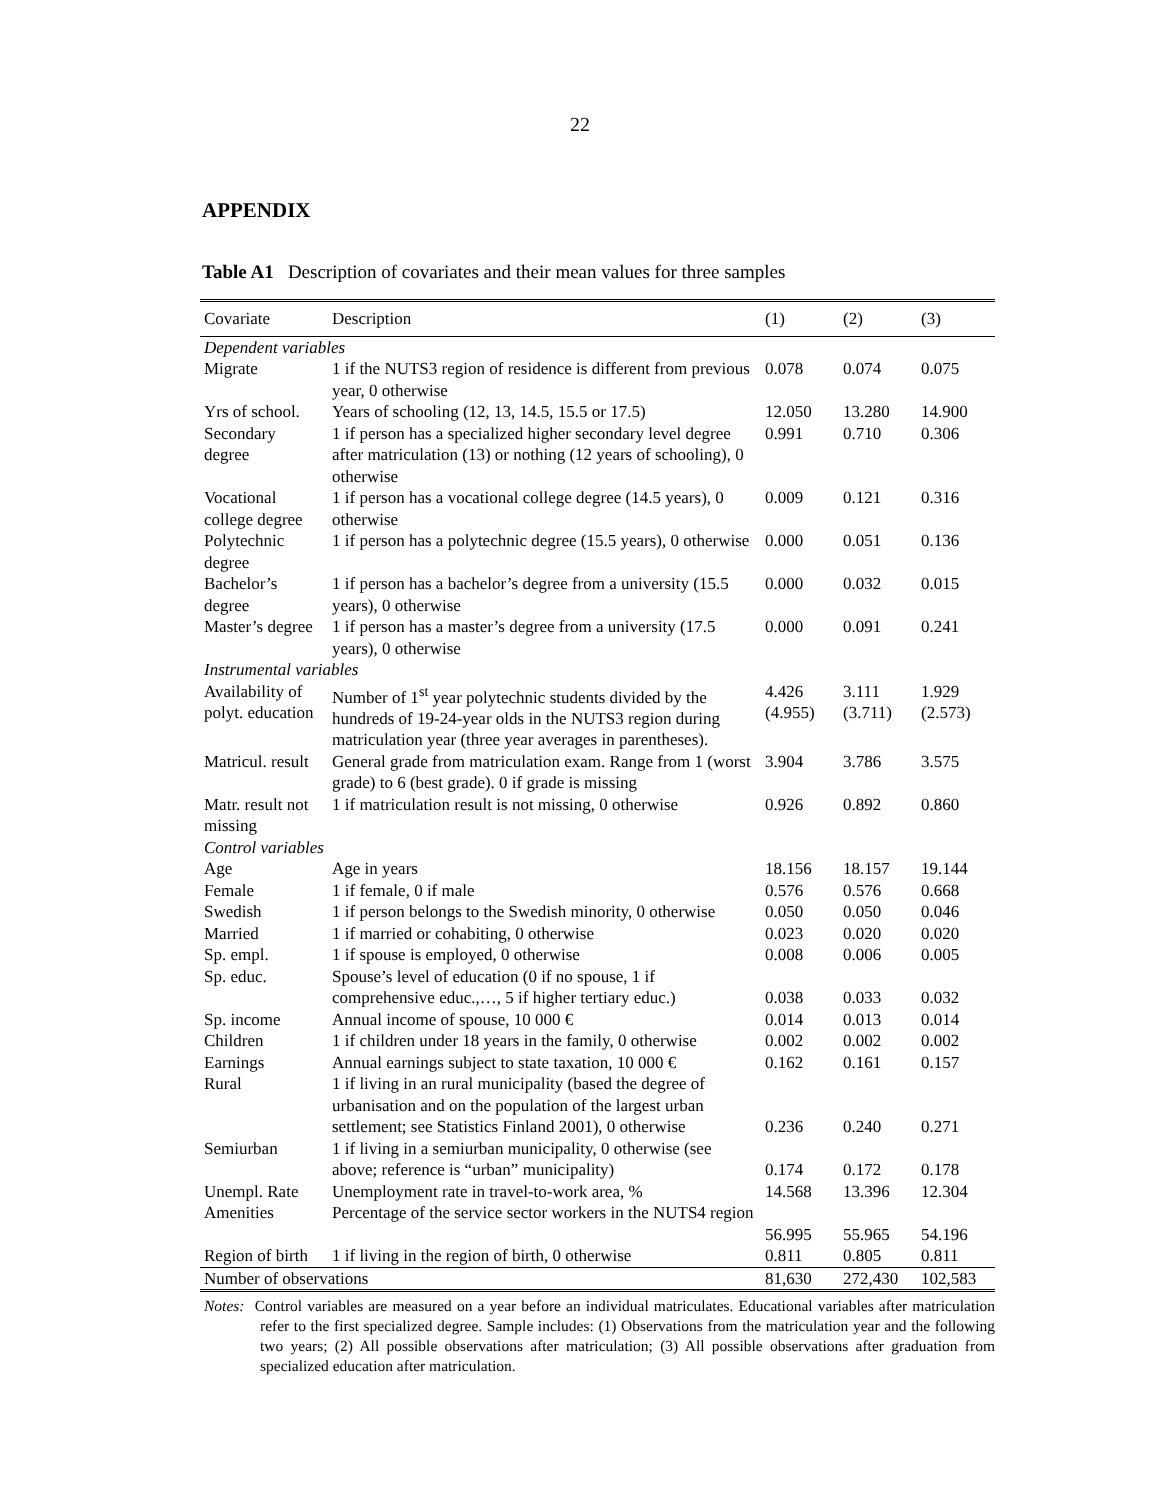22
APPENDIX
Table A1 Description of covariates and their mean values for three samples
| Covariate | Description | (1) | (2) | (3) |
| --- | --- | --- | --- | --- |
| Dependent variables | | | | |
| Migrate | 1 if the NUTS3 region of residence is different from previous year, 0 otherwise | 0.078 | 0.074 | 0.075 |
| Yrs of school. | Years of schooling (12, 13, 14.5, 15.5 or 17.5) | 12.050 | 13.280 | 14.900 |
| Secondary degree | 1 if person has a specialized higher secondary level degree after matriculation (13) or nothing (12 years of schooling), 0 otherwise | 0.991 | 0.710 | 0.306 |
| Vocational college degree | 1 if person has a vocational college degree (14.5 years), 0 otherwise | 0.009 | 0.121 | 0.316 |
| Polytechnic degree | 1 if person has a polytechnic degree (15.5 years), 0 otherwise | 0.000 | 0.051 | 0.136 |
| Bachelor’s degree | 1 if person has a bachelor’s degree from a university (15.5 years), 0 otherwise | 0.000 | 0.032 | 0.015 |
| Master’s degree | 1 if person has a master’s degree from a university (17.5 years), 0 otherwise | 0.000 | 0.091 | 0.241 |
| Instrumental variables | | | | |
| Availability of polyt. education | Number of 1<sup>st</sup> year polytechnic students divided by the hundreds of 19-24-year olds in the NUTS3 region during matriculation year (three year averages in parentheses). | 4.426 (4.955) | 3.111 (3.711) | 1.929 (2.573) |
| Matricul. result | General grade from matriculation exam. Range from 1 (worst grade) to 6 (best grade). 0 if grade is missing | 3.904 | 3.786 | 3.575 |
| Matr. result not missing | 1 if matriculation result is not missing, 0 otherwise | 0.926 | 0.892 | 0.860 |
| Control variables | | | | |
| Age | Age in years | 18.156 | 18.157 | 19.144 |
| Female | 1 if female, 0 if male | 0.576 | 0.576 | 0.668 |
| Swedish | 1 if person belongs to the Swedish minority, 0 otherwise | 0.050 | 0.050 | 0.046 |
| Married | 1 if married or cohabiting, 0 otherwise | 0.023 | 0.020 | 0.020 |
| Sp. empl. | 1 if spouse is employed, 0 otherwise | 0.008 | 0.006 | 0.005 |
| Sp. educ. | Spouse’s level of education (0 if no spouse, 1 if comprehensive educ.,…, 5 if higher tertiary educ.) | 0.038 | 0.033 | 0.032 |
| Sp. income | Annual income of spouse, 10 000 € | 0.014 | 0.013 | 0.014 |
| Children | 1 if children under 18 years in the family, 0 otherwise | 0.002 | 0.002 | 0.002 |
| Earnings | Annual earnings subject to state taxation, 10 000 € | 0.162 | 0.161 | 0.157 |
| Rural | 1 if living in an rural municipality (based the degree of urbanisation and on the population of the largest urban settlement; see Statistics Finland 2001), 0 otherwise | 0.236 | 0.240 | 0.271 |
| Semiurban | 1 if living in a semiurban municipality, 0 otherwise (see above; reference is “urban” municipality) | 0.174 | 0.172 | 0.178 |
| Unempl. Rate | Unemployment rate in travel-to-work area, % | 14.568 | 13.396 | 12.304 |
| Amenities | Percentage of the service sector workers in the NUTS4 region | 56.995 | 55.965 | 54.196 |
| Region of birth | 1 if living in the region of birth, 0 otherwise | 0.811 | 0.805 | 0.811 |
| Number of observations | | 81,630 | 272,430 | 102,583 |
Notes: Control variables are measured on a year before an individual matriculates. Educational variables after matriculation refer to the first specialized degree. Sample includes: (1) Observations from the matriculation year and the following two years; (2) All possible observations after matriculation; (3) All possible observations after graduation from specialized education after matriculation.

————

* Task description: Filter by the word "result": copy every line of the data that holds it.

* Answer for this exercise:
| Matricul. result | General grade from matriculation exam. Range from 1 (worst grade) to 6 (best grade). 0 if grade is missing | 3.904 | 3.786 | 3.575 |
| Matr. result not missing | 1 if matriculation result is not missing, 0 otherwise | 0.926 | 0.892 | 0.860 |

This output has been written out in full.